À l’heure où les médias traversent des mutations profondes, la mesure de l’audience reste une clé de voûte incontournable. Julien Rosanvallon, DGA de Médiamétrie, explore dans son dernier livre, «La mesure des Médias» (Ed. Economica), co-écrit avec Benoît Cassaigne et Philippe Tassi, les enjeux historiques, techniques et éthiques liés à cette mission essentielle. Il nous éclaire sur les défis et perspectives d’un secteur en perpétuelle transformation.
MEDIA +
Vous retracez l’histoire de la mesure des médias, quels moments-clés ont marqué son évolution ?
┄┄┄┄┄┄┄┄┄┄┄┄┄┄┄┄┄┄┄┄
### Exercices à réaliser
**A)** Donnez les noms des trois coauteurs du livre «La mesure des Médias» cités dans l’extrait sur la mesure de l’audience.
**B)** Relevez chaque ligne des enregistrements qui contient la chaîne "cerdo", en tenant compte de la casse.
┄┄┄┄┄┄┄┄┄┄┄┄┄┄┄┄┄┄┄┄
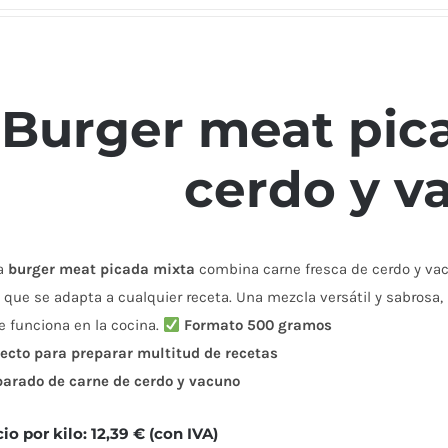
Burger meat pic
cerdo y v
a
burger meat picada mixta
combina carne fresca de cerdo y vacu
 que se adapta a cualquier receta. Una mezcla versátil y sabrosa
 funciona en la cocina.
Formato 500 gramos
ecto para preparar multitud de recetas
parado de carne de cerdo y vacuno
cio por kilo: 12,39 € (con IVA)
┄┄┄┄┄┄┄┄┄┄┄┄┄┄┄┄┄┄┄┄
### Corrigés des exercices
**A)** Julien Rosanvallon, Benoît Cassaigne et Philippe Tassi.

**B)**
cerdo y v
combina carne fresca de cerdo y vacu
parado de carne de cerdo y vacuno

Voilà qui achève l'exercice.